グローバル規模での脱炭素のお題目はそれを世界の潮流にする上でとても大事だが、やはりあまりに縁遠すぎて実感がわかない。けれど上記の、特に3〜4のようなことなら、私のような一般人にもできるのではないか。

まずは少しずつ少しずつ「捨てるのが嫌だな」「周りの人を犠牲にした仮初の豊かさは嫌だな」という自分の人間らしい気持ちに向き合って、「この買い物は無駄ではないか」「価格はやや高いけど質の良い製品を長く使おう」「他の人とシェアできないか」「リサイクルを活用できないか」と、日々の生活を改善していくしかないのかなと思う。

不平等さは人々に、自分が持っている物では足りないという気持ちを抱かせる。わたしたちは常により多くの物を求めるが、それは必要だからではなく、世間の人々に後れを取りたくないからだ。友人や隣人が多く持っていればいるほど、自分もうまくやっていると思いたいために、より多くを持ちたくなる。

第4章 良い人生に必要なものとは何か(p.186)

子どもたちを見ていると、私たちの世代以上に消費に慣れているなと思う。
「みんなが持っているから」「みんなと同じにしたい」
自分の欲望に正直な子どもたちだからこそ、その考えは行動に表れるのでわかりやすい。著者がいうように、要は周囲を取り巻く価値観がそうさせるのだろうと思う。

一方で、「他者とものをシェアすることがふつう」という感覚を後押しするサービスが一般化してきているなとも感じる。
例えば、中古市場を主戦場とするメルカリやブックオフは、企業利益と市場ニーズが噛み合ってサービスとしてしっかり成り立っているし。カーシェアやレンタルサービスなどの、使用頻度の低い物のシェアをサポートするサービスもどんどん増えている印象を受ける。
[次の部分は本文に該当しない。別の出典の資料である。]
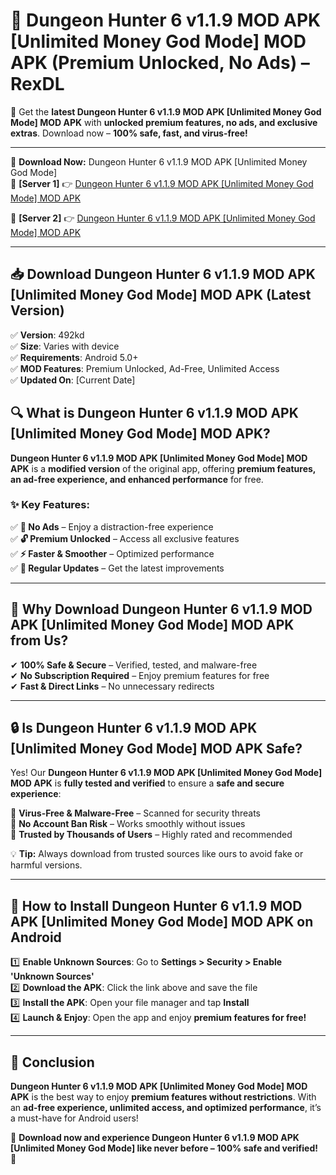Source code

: # 🚀 Dungeon Hunter 6 v1.1.9 MOD APK [Unlimited Money God Mode] MOD APK (Premium Unlocked, No Ads) – RexDL 

🎯 Get the **latest Dungeon Hunter 6 v1.1.9 MOD APK [Unlimited Money God Mode] MOD APK** with **unlocked premium features, no ads, and exclusive extras**. Download now – **100% safe, fast, and virus-free!**  

---

🔽 **Download Now:** Dungeon Hunter 6 v1.1.9 MOD APK [Unlimited Money God Mode]  
🔹 **[Server 1]** 👉 [Dungeon Hunter 6 v1.1.9 MOD APK [Unlimited Money God Mode] MOD APK](https://apkcomod.com?title=Dungeon_Hunter_6_v1.1.9_MOD_APK_[Unlimited_Money_God_Mode])  

🔹 **[Server 2]** 👉 [Dungeon Hunter 6 v1.1.9 MOD APK [Unlimited Money God Mode] MOD APK](https://apkcomod.com?title=Dungeon_Hunter_6_v1.1.9_MOD_APK_[Unlimited_Money_God_Mode])  

---
## 📥 Download Dungeon Hunter 6 v1.1.9 MOD APK [Unlimited Money God Mode] MOD APK (Latest Version)  

✅ **Version**: 492kd  
✅ **Size**: Varies with device  
✅ **Requirements**: Android 5.0+  
✅ **MOD Features**: Premium Unlocked, Ad-Free, Unlimited Access  
✅ **Updated On**: [Current Date]  

## 🔍 What is Dungeon Hunter 6 v1.1.9 MOD APK [Unlimited Money God Mode] MOD APK?  

**Dungeon Hunter 6 v1.1.9 MOD APK [Unlimited Money God Mode] MOD APK** is a **modified version** of the original app, offering **premium features, an ad-free experience, and enhanced performance** for free.  

### ✨ Key Features:  

✅ **🚫 No Ads** – Enjoy a distraction-free experience  
✅ **🔓 Premium Unlocked** – Access all exclusive features  
✅ **⚡ Faster & Smoother** – Optimized performance  
✅ **🔄 Regular Updates** – Get the latest improvements  

---

## 🌟 Why Download Dungeon Hunter 6 v1.1.9 MOD APK [Unlimited Money God Mode] MOD APK from Us?  

✔ **100% Safe & Secure** – Verified, tested, and malware-free  
✔ **No Subscription Required** – Enjoy premium features for free  
✔ **Fast & Direct Links** – No unnecessary redirects  

---

## 🔒 Is Dungeon Hunter 6 v1.1.9 MOD APK [Unlimited Money God Mode] MOD APK Safe?  

Yes! Our **Dungeon Hunter 6 v1.1.9 MOD APK [Unlimited Money God Mode] MOD APK** is **fully tested and verified** to ensure a **safe and secure experience**:  

🔹 **Virus-Free & Malware-Free** – Scanned for security threats  
🔹 **No Account Ban Risk** – Works smoothly without issues  
🔹 **Trusted by Thousands of Users** – Highly rated and recommended  

💡 **Tip:** Always download from trusted sources like ours to avoid fake or harmful versions.  

---

## 📲 How to Install Dungeon Hunter 6 v1.1.9 MOD APK [Unlimited Money God Mode] MOD APK on Android  

1️⃣ **Enable Unknown Sources**: Go to **Settings > Security > Enable 'Unknown Sources'**  
2️⃣ **Download the APK**: Click the link above and save the file  
3️⃣ **Install the APK**: Open your file manager and tap **Install**  
4️⃣ **Launch & Enjoy**: Open the app and enjoy **premium features for free!**  

---

## 🚀 Conclusion  

**Dungeon Hunter 6 v1.1.9 MOD APK [Unlimited Money God Mode] MOD APK** is the best way to enjoy **premium features without restrictions**. With an **ad-free experience, unlimited access, and optimized performance**, it’s a must-have for Android users!  

🔻 **Download now and experience Dungeon Hunter 6 v1.1.9 MOD APK [Unlimited Money God Mode] like never before – 100% safe and verified!** 🔻  
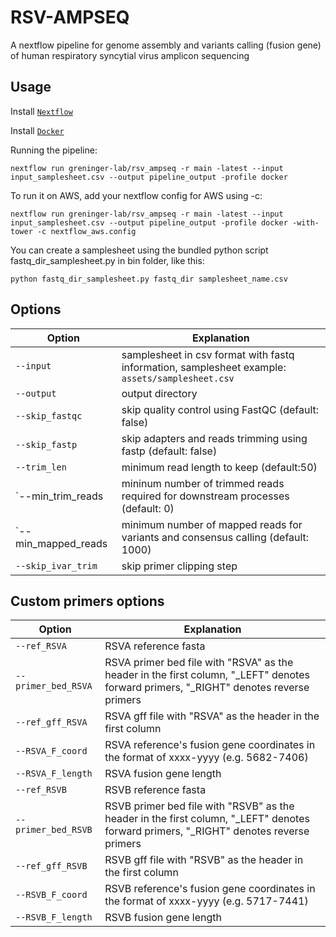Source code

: # RSV-AMPSEQ
A nextflow pipeline for genome assembly and variants calling (fusion gene) of human respiratory syncytial virus amplicon sequencing

## Usage
Install [`Nextflow`](https://www.nextflow.io/docs/latest/getstarted.html#installation)

Install [`Docker`](https://docs.docker.com/engine/installation/)

Running the pipeline:

```
nextflow run greninger-lab/rsv_ampseq -r main -latest --input input_samplesheet.csv --output pipeline_output -profile docker
```

To run it on AWS, add your nextflow config for AWS using -c:

```
nextflow run greninger-lab/rsv_ampseq -r main -latest --input input_samplesheet.csv --output pipeline_output -profile docker -with-tower -c nextflow_aws.config
```

You can create a samplesheet using the bundled python script fastq_dir_samplesheet.py in bin folder, like this:

```
python fastq_dir_samplesheet.py fastq_dir samplesheet_name.csv
```

## Options
|Option|Explanation|
|------|-----------|
| `--input` | samplesheet in csv format with fastq information, samplesheet example: `assets/samplesheet.csv` |
| `--output` | output directory |
| `--skip_fastqc` | skip quality control using FastQC (default: false) |
| `--skip_fastp` | skip adapters and reads trimming using fastp (default: false) |
| `--trim_len` | minimum read length to keep (default:50) |
| `--min_trim_reads | mininum number of trimmed reads required for downstream processes (default: 0) |
| `--min_mapped_reads | minimum number of mapped reads for variants and consensus calling (default: 1000) |
| `--skip_ivar_trim` | skip primer clipping step |

## Custom primers options
|Option|Explanation|
|------|-----------|
| `--ref_RSVA` | RSVA reference fasta |
| `--primer_bed_RSVA` | RSVA primer bed file with "RSVA" as the header in the first column, "_LEFT" denotes forward primers, "_RIGHT" denotes reverse primers |
| `--ref_gff_RSVA` | RSVA gff file with "RSVA" as the header in the first column |
| `--RSVA_F_coord` | RSVA reference's fusion gene coordinates in the format of xxxx-yyyy (e.g. 5682-7406) |
| `--RSVA_F_length` | RSVA fusion gene length |
| `--ref_RSVB` | RSVB reference fasta |
| `--primer_bed_RSVB` | RSVB primer bed file with "RSVB" as the header in the first column, "_LEFT" denotes forward primers, "_RIGHT" denotes reverse primers |
| `--ref_gff_RSVB` | RSVB gff file with "RSVB" as the header in the first column |
| `--RSVB_F_coord` | RSVB reference's fusion gene coordinates in the format of xxxx-yyyy (e.g. 5717-7441) |
| `--RSVB_F_length` | RSVB fusion gene length |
そういえば、外出先での打ち合わせの移動中に急に雨に降られた時、仕事のパートナーさん(20代男性)が、貸し傘をスマートに借りて現れていて、「そういう発想はなかったわ」ってなったことがある。
(その時のレンタル代は70円。ちなみに私は駅の売店で700円で購入。経済は回るが、お財布にも地球にも優しくない)

人と人との繋がりを感じられ、かつ利用者にとって利便性が高いシェアサービスがこれからの社会でもっともっと主流になっていけば、ひたすら消費を繰り返す生活を「かっこ悪い」とまではいかなくても「あまり気持ち良くない」という価値観や、ものを人とシェアすることを「かっこいい」とまではいかなくても「わるくない」という価値観が根付いていくのかもしれない。

そしてまだまだ私の周りには存在する「おさがり文化」なども、大切にしていって良いのではないかと思う。
長男は野球関連の道具やらユニフォームやら、長女や次女も服やらバッグやらを今まで大量に貰ってきたし、最近、うちも引っ越しにあたってセレモニースーツや制服を後輩に譲ったけど。
そういうところから生まれるご近所付き合いって「人と関わって生きる価値」を教えてくれる場だったりする。大袈裟でなく。

人から施してもらった分、自分ができることで返そう。

そういう気持ちで生きていけると、地球は少し長持ちするし、少し平和になるのではないかな。